BEGIN

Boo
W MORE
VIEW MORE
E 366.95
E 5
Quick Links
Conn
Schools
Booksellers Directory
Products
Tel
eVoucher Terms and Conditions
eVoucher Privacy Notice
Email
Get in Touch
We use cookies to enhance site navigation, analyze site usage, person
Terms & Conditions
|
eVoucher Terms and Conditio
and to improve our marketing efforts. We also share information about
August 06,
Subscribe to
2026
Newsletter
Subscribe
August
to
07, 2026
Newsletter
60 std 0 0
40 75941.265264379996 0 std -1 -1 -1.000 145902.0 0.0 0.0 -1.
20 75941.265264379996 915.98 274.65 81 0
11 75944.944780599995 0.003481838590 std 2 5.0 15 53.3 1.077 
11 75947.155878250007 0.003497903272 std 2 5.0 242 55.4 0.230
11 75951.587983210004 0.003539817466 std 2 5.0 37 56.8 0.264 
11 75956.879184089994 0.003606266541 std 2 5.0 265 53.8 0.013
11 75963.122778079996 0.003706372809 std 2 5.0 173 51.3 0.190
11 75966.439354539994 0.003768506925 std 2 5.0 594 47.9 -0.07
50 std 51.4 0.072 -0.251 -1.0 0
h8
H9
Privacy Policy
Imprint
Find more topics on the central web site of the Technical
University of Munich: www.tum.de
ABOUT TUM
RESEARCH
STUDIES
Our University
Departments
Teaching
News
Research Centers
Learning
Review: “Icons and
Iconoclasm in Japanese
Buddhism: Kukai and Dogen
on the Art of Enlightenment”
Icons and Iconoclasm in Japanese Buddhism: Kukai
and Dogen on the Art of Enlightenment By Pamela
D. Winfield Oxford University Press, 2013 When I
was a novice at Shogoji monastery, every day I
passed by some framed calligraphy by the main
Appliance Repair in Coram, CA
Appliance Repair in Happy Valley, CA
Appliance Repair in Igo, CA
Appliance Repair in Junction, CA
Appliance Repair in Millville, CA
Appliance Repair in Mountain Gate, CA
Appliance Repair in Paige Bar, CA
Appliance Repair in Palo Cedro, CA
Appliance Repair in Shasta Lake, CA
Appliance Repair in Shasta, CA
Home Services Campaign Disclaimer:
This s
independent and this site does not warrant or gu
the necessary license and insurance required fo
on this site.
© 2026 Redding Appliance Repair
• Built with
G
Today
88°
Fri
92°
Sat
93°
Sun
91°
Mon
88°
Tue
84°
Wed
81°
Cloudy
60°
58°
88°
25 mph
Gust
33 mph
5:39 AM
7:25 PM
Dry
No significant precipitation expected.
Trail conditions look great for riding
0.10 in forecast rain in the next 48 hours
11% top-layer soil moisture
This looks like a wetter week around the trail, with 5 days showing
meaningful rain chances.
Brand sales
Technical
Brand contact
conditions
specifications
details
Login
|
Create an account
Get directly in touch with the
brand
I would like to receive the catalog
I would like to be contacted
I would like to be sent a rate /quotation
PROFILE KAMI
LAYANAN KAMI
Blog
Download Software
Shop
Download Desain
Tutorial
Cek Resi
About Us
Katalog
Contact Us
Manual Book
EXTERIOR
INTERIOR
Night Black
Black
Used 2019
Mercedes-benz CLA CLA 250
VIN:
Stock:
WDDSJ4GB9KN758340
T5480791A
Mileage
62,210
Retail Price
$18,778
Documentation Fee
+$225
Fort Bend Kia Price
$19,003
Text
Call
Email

END

[ASSIGNMENT]
Give these lines again with every "Appliance Repair" changed to "Appliance Service", leaving everything else unchanged.

[TASK ANSWER]
Boo
W MORE
VIEW MORE
E 366.95
E 5
Quick Links
Conn
Schools
Booksellers Directory
Products
Tel
eVoucher Terms and Conditions
eVoucher Privacy Notice
Email
Get in Touch
We use cookies to enhance site navigation, analyze site usage, person
Terms & Conditions
|
eVoucher Terms and Conditio
and to improve our marketing efforts. We also share information about
August 06,
Subscribe to
2026
Newsletter
Subscribe
August
to
07, 2026
Newsletter
60 std 0 0
40 75941.265264379996 0 std -1 -1 -1.000 145902.0 0.0 0.0 -1.
20 75941.265264379996 915.98 274.65 81 0
11 75944.944780599995 0.003481838590 std 2 5.0 15 53.3 1.077 
11 75947.155878250007 0.003497903272 std 2 5.0 242 55.4 0.230
11 75951.587983210004 0.003539817466 std 2 5.0 37 56.8 0.264 
11 75956.879184089994 0.003606266541 std 2 5.0 265 53.8 0.013
11 75963.122778079996 0.003706372809 std 2 5.0 173 51.3 0.190
11 75966.439354539994 0.003768506925 std 2 5.0 594 47.9 -0.07
50 std 51.4 0.072 -0.251 -1.0 0
h8
H9
Privacy Policy
Imprint
Find more topics on the central web site of the Technical
University of Munich: www.tum.de
ABOUT TUM
RESEARCH
STUDIES
Our University
Departments
Teaching
News
Research Centers
Learning
Review: “Icons and
Iconoclasm in Japanese
Buddhism: Kukai and Dogen
on the Art of Enlightenment”
Icons and Iconoclasm in Japanese Buddhism: Kukai
and Dogen on the Art of Enlightenment By Pamela
D. Winfield Oxford University Press, 2013 When I
was a novice at Shogoji monastery, every day I
passed by some framed calligraphy by the main
Appliance Service in Coram, CA
Appliance Service in Happy Valley, CA
Appliance Service in Igo, CA
Appliance Service in Junction, CA
Appliance Service in Millville, CA
Appliance Service in Mountain Gate, CA
Appliance Service in Paige Bar, CA
Appliance Service in Palo Cedro, CA
Appliance Service in Shasta Lake, CA
Appliance Service in Shasta, CA
Home Services Campaign Disclaimer:
This s
independent and this site does not warrant or gu
the necessary license and insurance required fo
on this site.
© 2026 Redding Appliance Service
• Built with
G
Today
88°
Fri
92°
Sat
93°
Sun
91°
Mon
88°
Tue
84°
Wed
81°
Cloudy
60°
58°
88°
25 mph
Gust
33 mph
5:39 AM
7:25 PM
Dry
No significant precipitation expected.
Trail conditions look great for riding
0.10 in forecast rain in the next 48 hours
11% top-layer soil moisture
This looks like a wetter week around the trail, with 5 days showing
meaningful rain chances.
Brand sales
Technical
Brand contact
conditions
specifications
details
Login
|
Create an account
Get directly in touch with the
brand
I would like to receive the catalog
I would like to be contacted
I would like to be sent a rate /quotation
PROFILE KAMI
LAYANAN KAMI
Blog
Download Software
Shop
Download Desain
Tutorial
Cek Resi
About Us
Katalog
Contact Us
Manual Book
EXTERIOR
INTERIOR
Night Black
Black
Used 2019
Mercedes-benz CLA CLA 250
VIN:
Stock:
WDDSJ4GB9KN758340
T5480791A
Mileage
62,210
Retail Price
$18,778
Documentation Fee
+$225
Fort Bend Kia Price
$19,003
Text
Call
Email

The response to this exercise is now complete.